Quotes/Comma question

Beth Agnew beth.agnew at senecac.on.ca
Sat Dec 22 16:23:29 MST 2007


I disagree. You're talking about an "X" or a "Y". The quotation marks 
indicate a unit. Since you have a series, and you want to use 
semi-colons to separate them, the semi-colon goes between the units: 
"1"; "2"; or "3".  Style issues aside, because Americans, Canadians, 
Brits etc. have different ideas about these things, what is most 
readable for your user? My exams say "Choose A, B, C, or D for your 
answer." Since semi-colons connect ideas, I also cannot think of any 
instance where you would have a final semi-colon inside quotation marks. 
Outside, yes: "My son is always saying "I dunno"; correcting him is 
pointless."

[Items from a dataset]
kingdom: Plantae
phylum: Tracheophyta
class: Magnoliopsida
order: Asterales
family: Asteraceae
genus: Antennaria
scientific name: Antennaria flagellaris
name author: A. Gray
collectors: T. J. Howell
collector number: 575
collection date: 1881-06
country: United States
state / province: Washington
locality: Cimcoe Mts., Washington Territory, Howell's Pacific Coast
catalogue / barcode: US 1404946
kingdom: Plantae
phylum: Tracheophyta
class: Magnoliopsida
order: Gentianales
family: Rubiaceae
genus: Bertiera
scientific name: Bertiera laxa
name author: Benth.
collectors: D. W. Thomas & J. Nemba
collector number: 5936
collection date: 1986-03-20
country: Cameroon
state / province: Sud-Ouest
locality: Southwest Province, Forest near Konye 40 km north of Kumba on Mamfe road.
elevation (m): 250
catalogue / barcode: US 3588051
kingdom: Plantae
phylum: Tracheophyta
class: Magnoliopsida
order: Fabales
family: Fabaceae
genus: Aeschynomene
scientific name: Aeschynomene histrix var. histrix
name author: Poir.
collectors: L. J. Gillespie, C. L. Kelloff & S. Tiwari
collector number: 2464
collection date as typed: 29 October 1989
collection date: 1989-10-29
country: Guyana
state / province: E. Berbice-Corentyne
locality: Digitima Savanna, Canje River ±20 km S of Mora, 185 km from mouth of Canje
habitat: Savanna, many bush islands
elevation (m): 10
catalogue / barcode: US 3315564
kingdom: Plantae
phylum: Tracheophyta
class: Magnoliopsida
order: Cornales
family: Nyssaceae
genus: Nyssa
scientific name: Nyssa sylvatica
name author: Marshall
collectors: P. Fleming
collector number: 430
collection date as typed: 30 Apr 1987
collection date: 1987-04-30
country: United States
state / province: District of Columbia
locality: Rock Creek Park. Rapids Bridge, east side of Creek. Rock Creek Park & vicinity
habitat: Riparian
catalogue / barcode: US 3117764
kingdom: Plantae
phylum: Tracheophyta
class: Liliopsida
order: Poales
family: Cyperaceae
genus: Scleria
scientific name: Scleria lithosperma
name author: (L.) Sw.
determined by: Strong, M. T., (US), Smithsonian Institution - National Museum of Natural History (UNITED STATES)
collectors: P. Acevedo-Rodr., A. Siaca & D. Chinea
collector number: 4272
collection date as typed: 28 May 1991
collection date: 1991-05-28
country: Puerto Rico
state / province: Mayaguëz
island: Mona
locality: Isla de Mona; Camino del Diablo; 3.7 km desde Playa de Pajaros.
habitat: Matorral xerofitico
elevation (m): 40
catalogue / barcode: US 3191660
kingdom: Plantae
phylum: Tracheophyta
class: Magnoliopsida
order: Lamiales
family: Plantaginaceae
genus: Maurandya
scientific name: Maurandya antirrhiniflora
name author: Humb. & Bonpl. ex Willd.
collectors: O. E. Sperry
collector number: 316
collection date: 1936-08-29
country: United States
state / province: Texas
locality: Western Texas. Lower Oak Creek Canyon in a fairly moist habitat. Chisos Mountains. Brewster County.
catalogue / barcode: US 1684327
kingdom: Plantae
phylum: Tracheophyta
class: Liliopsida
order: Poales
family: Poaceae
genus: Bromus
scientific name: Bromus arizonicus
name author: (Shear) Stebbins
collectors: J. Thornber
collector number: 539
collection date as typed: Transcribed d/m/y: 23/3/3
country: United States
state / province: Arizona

### [Using the information]
• 1. Decide whether each statement agrees with the message on quotation marks and semicolons. Answer yes or no for each, and quote the words from the message that settle it. (a) The writer agrees with the view being answered. (b) The writer's exams tell students to choose A, B, C, or D. (c) The writer can think of a case where a final semicolon belongs inside quotation marks.
• 2. List every nationality the message on quotation marks and semicolons names.
• 3. Go on with the message on quotation marks and semicolons, starting after its last sentence.
These items have no connection to the message on quotation marks and semicolons.

### [Responses to the exercise]
• 1.
(a) No: "I disagree."
(b) Yes: "My exams say "Choose A, B, C, or D for your answer.""
(c) No: "I also cannot think of any instance where you would have a final semi-colon inside quotation marks."

• 2. Americans, Canadians, Brits

• 3.
--Beth

Beth Agnew
Professor, Technical Communication
Seneca College, Toronto

Doug Grossman wrote:
> I'm not saying that you're wrong, and I'm not saying that you're right, but this brought up an interesting question in my mind. How about the following as an example of a context where a semicolon might go inside quotation marks:
>
> Mark your answer with an "X;" a "Y;" or a "1," "2," or "3."
>
> -----Original Message-----
> From: techwr-l-bounces+doug.grossman=sas.com at lists.techwr-l.com [mailto:techwr-l-bounces+doug.grossman=sas.com at lists.techwr-l.com] On Behalf Of Gene Kim-Eng
> Sent: Thursday, December 13, 2007 10:31 AM
> To: techwr-l at lists.techwr-l.com
> Subject: Re: Quotes/Comma question
>
> I don't know of any context in which a semicolon goes inside quotation marks, except perhaps if you're quoting something that actually ends with a semicolon.